Assigned task:
Answer these from the GPCR signalling flashcards:
(a) What share of all FDA-approved drugs target GPCRs?
(b) How many transmembrane domains does a GPCR contain?
(c) Which neurotransmitters are listed under behaviour and mood?

Text passage:
========
Terence (GPCR signalling) Flashcards
The importance of GPCRs
About 1000 GPCRs in humans.
They are involved in every aspect of human biology- shows diversity of ligands that can activate the receptors.
Evolutionarily conserved from yeast to man.
Pharmaceutical importance- 34% of all FDA-approved drugs target GPCRs
The roles of GPCRs
They are a major target for drugs because they regulate many human physiological processes:
- Vision- the opsin use a photo isomérisation to convert a photon of light into a cellular signal
- Taste- GPCRs mediate release of gustducin in response to bitter, umami, and sweet tasting substances
- Smell- receptors bind odourants and pheromones
- Behaviour and mood- receptors for neurotransmitters including serotonin, dopamine, GABA, and glutamate
- The immune system/inflammation- e.g. chemokine and histamine receptors
- Autonomic nervous system- both the sympathetic and parasympathetic nervous systems are regulated by GPCR pathways responsible for control of many aromatic functions of the body such as blood pressure, heart rate, and digestive processes
- Homeostasis modulation- e.g. hormones such as glucagon
- Growth and metastasis
The structure of GPCRs
Single polypeptide chain.
Contain 7 transmembrane domains.
Ligand binding- extracellular domain or buried within TM2&3. (The ligand will bind to the extracellular portion or if it is hydrophobic it will bind in the membrane).
All are glycoproteins.
Some function as dimers.
Subject to phosphorylation to regulate the activity of the receptor and receptor signalling.
The metabotropic glutamate receptor
Ribbon diagram of the metabotropic glutamate receptor.
========
Data supplied:
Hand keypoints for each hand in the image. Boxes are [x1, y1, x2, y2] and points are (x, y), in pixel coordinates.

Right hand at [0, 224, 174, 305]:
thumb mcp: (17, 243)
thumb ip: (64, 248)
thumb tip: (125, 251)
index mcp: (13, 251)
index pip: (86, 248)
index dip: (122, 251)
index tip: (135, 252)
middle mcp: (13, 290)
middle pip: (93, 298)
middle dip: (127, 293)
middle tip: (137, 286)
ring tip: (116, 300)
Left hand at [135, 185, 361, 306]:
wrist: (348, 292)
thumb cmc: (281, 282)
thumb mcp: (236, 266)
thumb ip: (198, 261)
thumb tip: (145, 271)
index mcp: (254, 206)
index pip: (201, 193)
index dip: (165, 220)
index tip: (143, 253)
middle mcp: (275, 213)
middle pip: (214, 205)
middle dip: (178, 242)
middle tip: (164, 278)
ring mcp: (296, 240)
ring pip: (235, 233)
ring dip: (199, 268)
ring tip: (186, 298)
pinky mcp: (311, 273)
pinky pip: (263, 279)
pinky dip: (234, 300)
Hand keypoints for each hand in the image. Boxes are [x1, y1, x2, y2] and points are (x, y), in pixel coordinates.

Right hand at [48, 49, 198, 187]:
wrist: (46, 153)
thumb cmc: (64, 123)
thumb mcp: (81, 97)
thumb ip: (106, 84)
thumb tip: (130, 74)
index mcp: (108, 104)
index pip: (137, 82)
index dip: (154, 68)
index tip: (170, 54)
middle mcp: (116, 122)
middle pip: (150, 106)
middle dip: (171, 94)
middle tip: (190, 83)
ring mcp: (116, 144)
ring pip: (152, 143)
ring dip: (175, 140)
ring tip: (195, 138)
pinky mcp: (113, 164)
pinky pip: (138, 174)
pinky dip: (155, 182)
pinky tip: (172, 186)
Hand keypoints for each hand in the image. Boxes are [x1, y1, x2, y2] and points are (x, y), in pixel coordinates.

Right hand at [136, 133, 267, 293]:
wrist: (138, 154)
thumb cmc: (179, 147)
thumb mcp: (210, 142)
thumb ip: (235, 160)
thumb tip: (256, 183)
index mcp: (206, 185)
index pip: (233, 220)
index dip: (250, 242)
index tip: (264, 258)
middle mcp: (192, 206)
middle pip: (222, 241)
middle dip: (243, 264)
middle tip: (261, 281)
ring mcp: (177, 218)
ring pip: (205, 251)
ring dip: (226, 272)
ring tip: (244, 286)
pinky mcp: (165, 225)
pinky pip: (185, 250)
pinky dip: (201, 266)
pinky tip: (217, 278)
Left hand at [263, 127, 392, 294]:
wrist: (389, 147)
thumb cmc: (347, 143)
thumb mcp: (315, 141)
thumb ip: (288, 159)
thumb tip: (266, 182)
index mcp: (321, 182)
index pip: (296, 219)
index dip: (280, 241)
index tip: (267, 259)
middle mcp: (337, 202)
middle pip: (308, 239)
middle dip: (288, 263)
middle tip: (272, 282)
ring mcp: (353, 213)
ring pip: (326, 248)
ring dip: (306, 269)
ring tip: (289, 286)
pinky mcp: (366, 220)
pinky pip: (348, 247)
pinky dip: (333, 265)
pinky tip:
========
Solution to this task:
(a) 34%
(b) 7
(c) Serotonin, dopamine, GABA, and glutamate